# Hiwatt DR103 vs Marshall Plexi



## butterknucket (Feb 5, 2006)




----------



## krall (Apr 19, 2009)

...And the Marshall wins this shootout.


----------



## butterknucket (Feb 5, 2006)

They both sounded good, just different.


----------



## Guncho (Jun 16, 2015)

Really? I thought the Marshall sounded muffled.


----------



## krall (Apr 19, 2009)

Guncho said:


> Really? I thought the Marshall sounded muffled.


To me, the Hiwatt was too bright/thin.


----------



## Louis (Apr 26, 2008)

krall said:


> To me, the Hiwatt was too bright/thin.


This one sings !!


----------



## Chitmo (Sep 2, 2013)

Seems like silly things to compare. They’re not even the same wheelhouse!


----------



## Granny Gremlin (Jun 3, 2016)

Stupid comparison - should play both amps with SAME cab or both cabs with same amp (or even better - both of those so you know what's doing what). I would bet $100 most of the difff is Fane vs Celestion (which are fatter sounding).

The Marshall does sound better for such riffage solo, but I bet the Hiwatt would win 'in the mix' .... which is another consideration to keep in mind with such shootouts.


----------



## laristotle (Aug 29, 2019)

Granny Gremlin said:


> most of the difff is Fane vs Celestion


I had a '79 DR103 and two JCM800's ('84 & '86).
Probably not in the same league as the vid, but to me, the DR ruled (Fanes)


----------



## cboutilier (Jan 12, 2016)

My vote is for the Hiwatt.


----------



## butterknucket (Feb 5, 2006)

I also found myself preferring the Hiwatt.


----------



## aC2rs (Jul 9, 2007)

In this comparison I preferred the Hiwatt, IMO it sounds much more articulate than the Marshall.
The Marshall still sounded good, just a different voice.


----------



## reckless toboggan (Mar 9, 2019)

Marshall.

Especially so in this demonstration where the amps are isolated from a band.

Hiwatts have always sounded just a bit too thin/brittle to my ear.
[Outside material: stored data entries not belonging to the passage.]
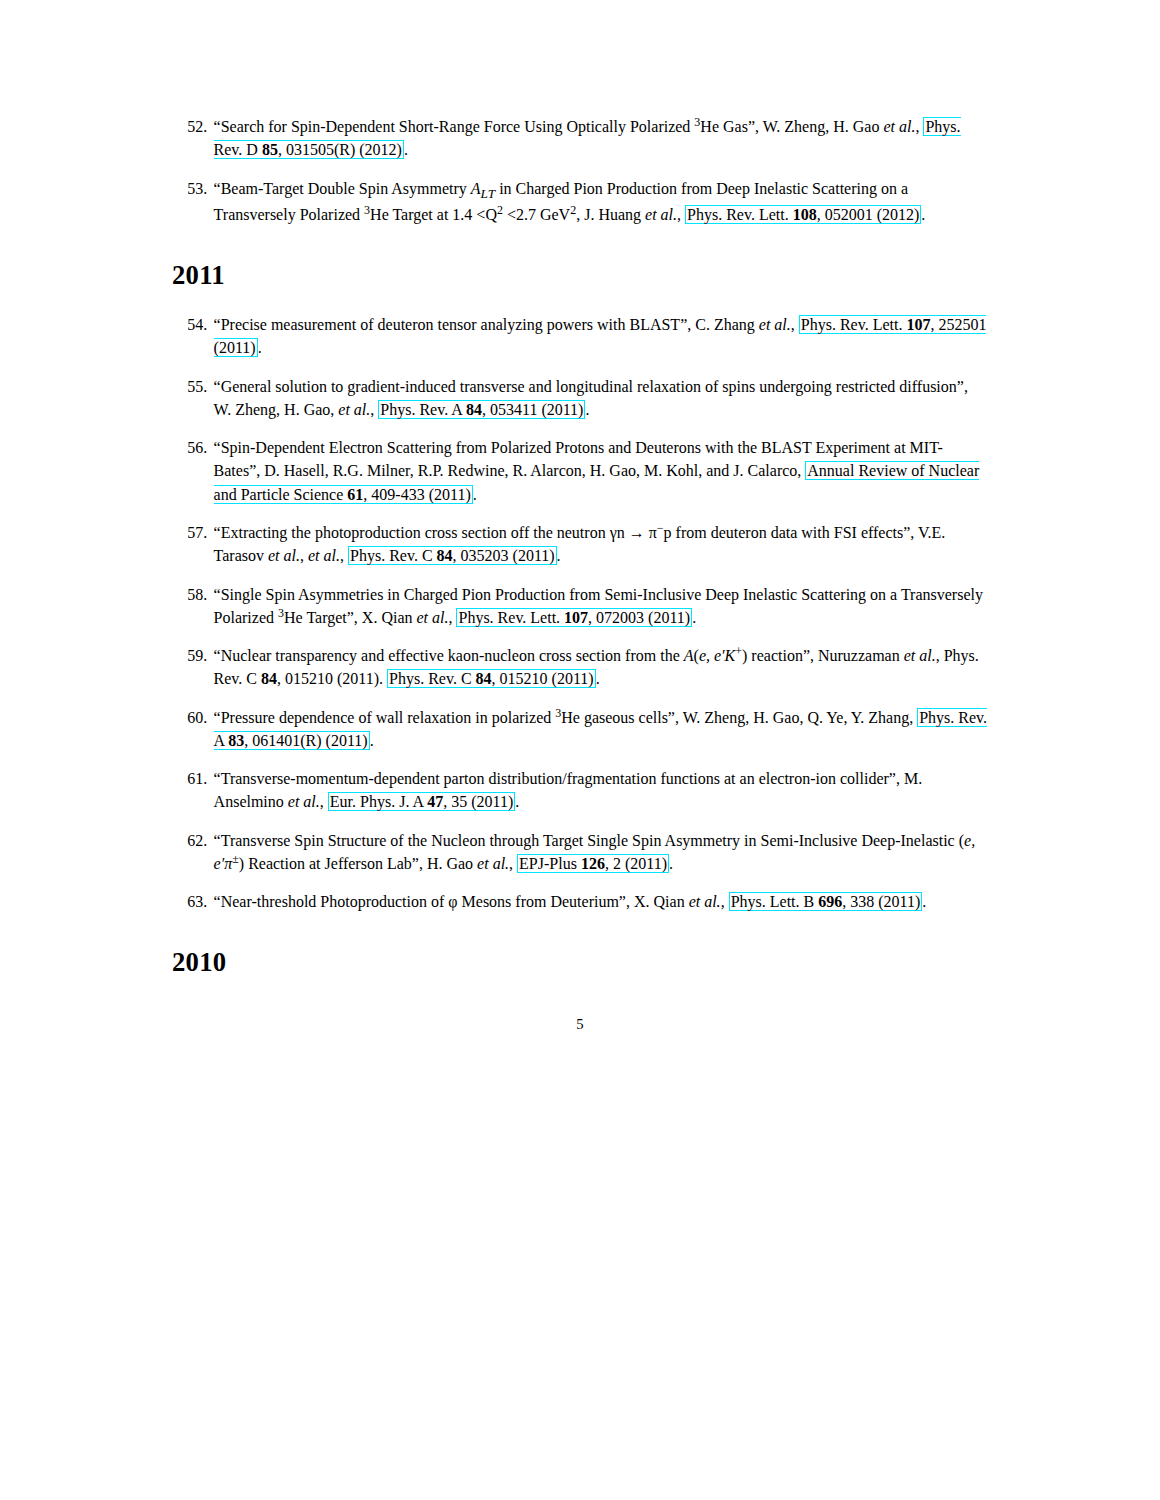52.“Search for Spin-Dependent Short-Range Force Using Optically Polarized 3He Gas”, W. Zheng, H. Gao et al., Phys. Rev. D 85, 031505(R) (2012).
53.“Beam-Target Double Spin Asymmetry ALT in Charged Pion Production from Deep Inelastic Scattering on a Transversely Polarized 3He Target at 1.4 <Q2 <2.7 GeV2, J. Huang et al., Phys. Rev. Lett. 108, 052001 (2012).
2011
54.“Precise measurement of deuteron tensor analyzing powers with BLAST”, C. Zhang et al., Phys. Rev. Lett. 107, 252501 (2011).
55.“General solution to gradient-induced transverse and longitudinal relaxation of spins undergoing restricted diffusion”, W. Zheng, H. Gao, et al., Phys. Rev. A 84, 053411 (2011).
56.“Spin-Dependent Electron Scattering from Polarized Protons and Deuterons with the BLAST Experiment at MIT-Bates”, D. Hasell, R.G. Milner, R.P. Redwine, R. Alarcon, H. Gao, M. Kohl, and J. Calarco, Annual Review of Nuclear and Particle Science 61, 409-433 (2011).
57.“Extracting the photoproduction cross section off the neutron γn → π−p from deuteron data with FSI effects”, V.E. Tarasov et al., et al., Phys. Rev. C 84, 035203 (2011).
58.“Single Spin Asymmetries in Charged Pion Production from Semi-Inclusive Deep Inelastic Scattering on a Transversely Polarized 3He Target”, X. Qian et al., Phys. Rev. Lett. 107, 072003 (2011).
59.“Nuclear transparency and effective kaon-nucleon cross section from the A(e, e′K+) reaction”, Nuruzzaman et al., Phys. Rev. C 84, 015210 (2011). Phys. Rev. C 84, 015210 (2011).
60.“Pressure dependence of wall relaxation in polarized 3He gaseous cells”, W. Zheng, H. Gao, Q. Ye, Y. Zhang, Phys. Rev. A 83, 061401(R) (2011).
61.“Transverse-momentum-dependent parton distribution/fragmentation functions at an electron-ion collider”, M. Anselmino et al., Eur. Phys. J. A 47, 35 (2011).
62.“Transverse Spin Structure of the Nucleon through Target Single Spin Asymmetry in Semi-Inclusive Deep-Inelastic (e, e′π±) Reaction at Jefferson Lab”, H. Gao et al., EPJ-Plus 126, 2 (2011).
63.“Near-threshold Photoproduction of φ Mesons from Deuterium”, X. Qian et al., Phys. Lett. B 696, 338 (2011).
2010
5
They can, and have, definitely sounded amazing given what else is going on in the context of a band, and in a given location. But on their own and more often than not, still just a bit too thin/brittle to my ear, and it's even more apparent to me when they're played on their own.

I absolutely hated Hiwatts (and fender amps, and telecasters) when I was younger and I could hear all of the high frequencies much better than I do now. The Hiwatt "cut", the Fender "sparkle", and the tele "twang" were like painful ice-picks in my ears, at least until I was in my mid 30s.
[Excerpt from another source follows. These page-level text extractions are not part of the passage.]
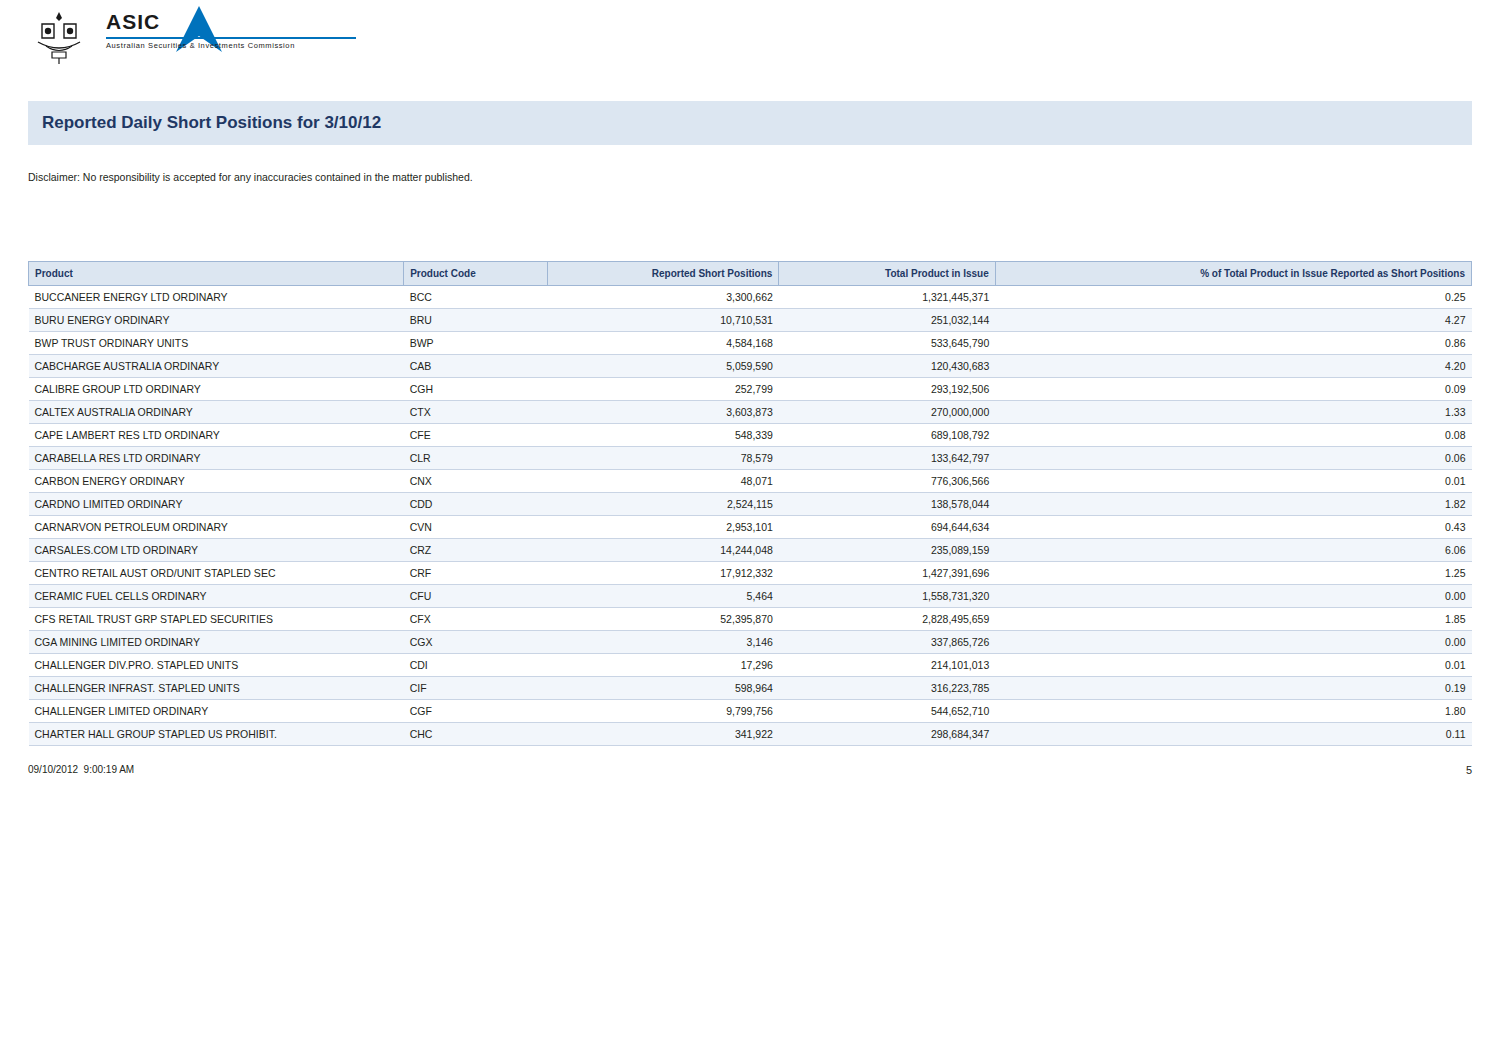ASIC
Australian Securities & Investments Commission
Reported Daily Short Positions for 3/10/12
Disclaimer: No responsibility is accepted for any inaccuracies contained in the matter published.
| Product | Product Code | Reported Short Positions | Total Product in Issue | % of Total Product in Issue Reported as Short Positions |
| --- | --- | --- | --- | --- |
| BUCCANEER ENERGY LTD ORDINARY | BCC | 3,300,662 | 1,321,445,371 | 0.25 |
| BURU ENERGY ORDINARY | BRU | 10,710,531 | 251,032,144 | 4.27 |
| BWP TRUST ORDINARY UNITS | BWP | 4,584,168 | 533,645,790 | 0.86 |
| CABCHARGE AUSTRALIA ORDINARY | CAB | 5,059,590 | 120,430,683 | 4.20 |
| CALIBRE GROUP LTD ORDINARY | CGH | 252,799 | 293,192,506 | 0.09 |
| CALTEX AUSTRALIA ORDINARY | CTX | 3,603,873 | 270,000,000 | 1.33 |
| CAPE LAMBERT RES LTD ORDINARY | CFE | 548,339 | 689,108,792 | 0.08 |
| CARABELLA RES LTD ORDINARY | CLR | 78,579 | 133,642,797 | 0.06 |
| CARBON ENERGY ORDINARY | CNX | 48,071 | 776,306,566 | 0.01 |
| CARDNO LIMITED ORDINARY | CDD | 2,524,115 | 138,578,044 | 1.82 |
| CARNARVON PETROLEUM ORDINARY | CVN | 2,953,101 | 694,644,634 | 0.43 |
| CARSALES.COM LTD ORDINARY | CRZ | 14,244,048 | 235,089,159 | 6.06 |
| CENTRO RETAIL AUST ORD/UNIT STAPLED SEC | CRF | 17,912,332 | 1,427,391,696 | 1.25 |
| CERAMIC FUEL CELLS ORDINARY | CFU | 5,464 | 1,558,731,320 | 0.00 |
| CFS RETAIL TRUST GRP STAPLED SECURITIES | CFX | 52,395,870 | 2,828,495,659 | 1.85 |
| CGA MINING LIMITED ORDINARY | CGX | 3,146 | 337,865,726 | 0.00 |
| CHALLENGER DIV.PRO. STAPLED UNITS | CDI | 17,296 | 214,101,013 | 0.01 |
| CHALLENGER INFRAST. STAPLED UNITS | CIF | 598,964 | 316,223,785 | 0.19 |
| CHALLENGER LIMITED ORDINARY | CGF | 9,799,756 | 544,652,710 | 1.80 |
| CHARTER HALL GROUP STAPLED US PROHIBIT. | CHC | 341,922 | 298,684,347 | 0.11 |
09/10/2012 9:00:19 AM 5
As my hearing sensitivity has inevitably rounded off, as it does with us all, I've come to really enjoy Fender amps, telecasters, and Hiwatts too.

To my ear Marshalls sound better on their own and generally better in a wider variety of band contexts and locations, and that has been so to my ear over the years. Marshall (Plexi especially) with a Strat or Les Paul usually just sounds good to my ear in most situations and over the years, although as we all know there have been examples of terrible ice-picky Marshalls too, which I absolutely, painfully, loathed.

In my old-ish age, again, as my hearing has rounded off in the high frequencies, the high-frequency ice-picks have been replaced with a permeant tinnitus, and I've really come to appreciate Telecasters through Marshalls, and Fender amps in general as well.


----------



## SG-Rocker (Dec 30, 2007)

The build quality and wire dress of a Hiwatt is unparalleled for a quasi-mass produced amp.

* the pokey sound is likely due to the Fanes.


----------



## bolero (Oct 11, 2006)

I used to run my '60's plexi thru a '72 Fane loaded 4x12, sounded pretty killer

the '73 DR103 also sounded fantastic through it though

I used to run them together, the Hiwatt DR103 halfstack & the Marshall JTM100 halfstack. 

sounded really, really good

so I guess I'd vote for both


----------



## Milkman (Feb 2, 2006)

I liked the Hiwatt. Both sounded good, but in a mix I think I’d prefer the Hiwatt.


----------



## pckpat (Aug 19, 2009)

I've always loved the sound of them both...to me it's like trying to choose between Fender and Gibson.


----------